De nombreuses start-up américaines de la santé développent des services de prise en main et des programmes qui aident les patients à mieux gérer leur maladie. Une étude montre que ces programmes n’ont qu’une efficacité limitée au long terme.
Entretien avec Kingshuk Pal - eHealth Unit, Department of Primary Care and Population Health, University College London (UK). Kingskuk Pal a dirigé l'enquête Cochrane Systematic Review of Computer-Based Self-Management Interventions for Adults with Type 2 Diabetes.
L’Atelier : Nous avons assisté à l'explosion du développement d'outils et de services informatisés de prise en main personnelle.
Kingshuk Pal: En effet, aussi bien dans la sphère commerciale que dans le monde académique, le paysage évolue. Il faut distinguer trois types d'interventions informatisées. Le suivi à distance, la gestion de cas à distance et la prise en main personnelle, qui fait référence à tout type de programme informatisé interactif auquel les patients peuvent avoir recours. L'application utilise l'input du patient, associé à une technologie de communication ou de gestion, pour lui fournir une réponse sur mesure et faire en sorte qu'il prenne en main sa pathologie chronique. Ces programmes peuvent revêtir la forme d'écrans tactiles disposés dans les cliniques et hôpitaux, de programmes en ligne accessibles à domicile ou sur téléphone mobile. Au début, il s'agissait essentiellement d'écrans tactiles, mais le paysage évolue. La principale révolution concerne les interventions en ligne, et les plus récentes proposent souvent une composante mobile (des applications utilisant les téléphones mobiles pour communiquer avec les patients, par ex. envoyer des rappels ou des incitants).
Pourtant, votre enquête semble montrer que l'efficacité de ces interventions informatisées de prise en main est très limitée... Que leur manque-t-il ?
En effet, l'effet de ces interventions sur le contrôle du glucose dans le sang est limité et elles n'ont pas prouvé leur utilité dans la perte de poids des patients, face à la dépression ou dans l'évolution durable de leurs habitudes. Les interventions recourant aux téléphones mobiles se sont avérées un peu plus efficaces que les autres. Si l'on considère l’effet court terme de ces programmes sur le niveau de sucre dans le sang, les interventions recourant aux téléphones mobiles semblent deux fois plus efficaces que la moyenne des interventions et pratiquement aussi efficaces en cas de prise d'un nouveau médicament. Cependant, il faut être prudent avant de tirer des conclusions définitives. De manière générale, l'étude suggère que nous ne comprenons pas forcément comment aider les gens à changer durablement leurs habitudes (prise de médicaments, régime alimentaire, activités). Fondamentalement, nous demandons aux gens de changer leurs habitudes après une longue vie et c'est très difficile. Un tel changement exige un soutien relativement intense et permanent. Nous avons également besoin d'interventions mieux conçues, qui comprennent mieux les besoins des patients.
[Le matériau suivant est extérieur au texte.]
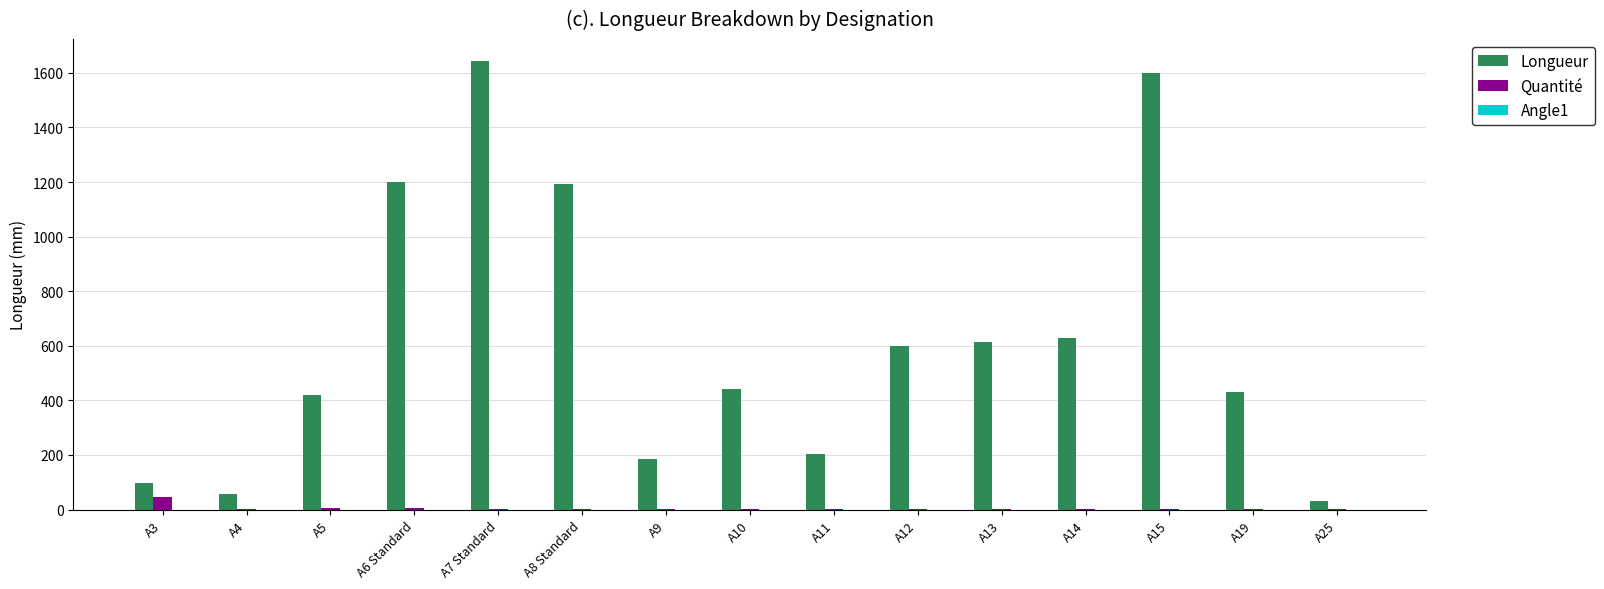

Which series has the largest total across all categories?

Longueur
À votre avis, quel rôle la technologie peut-elle jouer ?
La technologie a un potentiel énorme, pour différentes raisons. Tout d'abord, en termes d'accessibilité. La participation aux programmes éducatifs et de prise en main est souvent très faible. Grâce à Internet et aux téléphones mobiles, les patients disposent d’un meilleur accès à ces programmes en dehors du cadre clinique. D'un point de vue théorique, les ordinateurs sont capables de personnaliser l'information : si nous comprenons mieux ce dont les gens ont besoin, nous pouvons développer une information sur mesure, ciblée, mieux adaptée à la pathologie de chaque personne, en tenant compte du contexte. Maintenant, il est possible de fournir aux gens l'information qui les concerne au moment où elle les concerne. Donner une information en classe est une chose, être capable de la fournir au moment où elle est nécessaire en est une autre. Les interventions dans lesquelles les gens utilisaient des SMS pour recevoir une réponse immédiate à leurs actions se sont avérées assez efficaces. Et, finalement, les interventions automatisées sont potentiellement moins coûteuses que les traditionnels face à face.
Votre étude se focalise sur le diabète ; dans quelle mesure ces conclusions peuvent-elles être généralisées ?
Il y a certainement des zones communes, en particulier avec d'autres pathologies chroniques. En termes d'engagement, chacun réagit mieux aux interventions personnalisées. Et il pourrait y avoir des techniques communes pour soutenir le changement de comportement dans le cadre de différentes maladies. Toutefois, il faut se souvenir d'une chose, c'est la démographie. Une affection qui touche principalement les enfants, par exemple, exigera d'autres réponses qu'une autre qui affecte les adultes. C'est le patient qui reste le point central et différents groupes de population avec des besoins propres exigeront différents types d’intervention.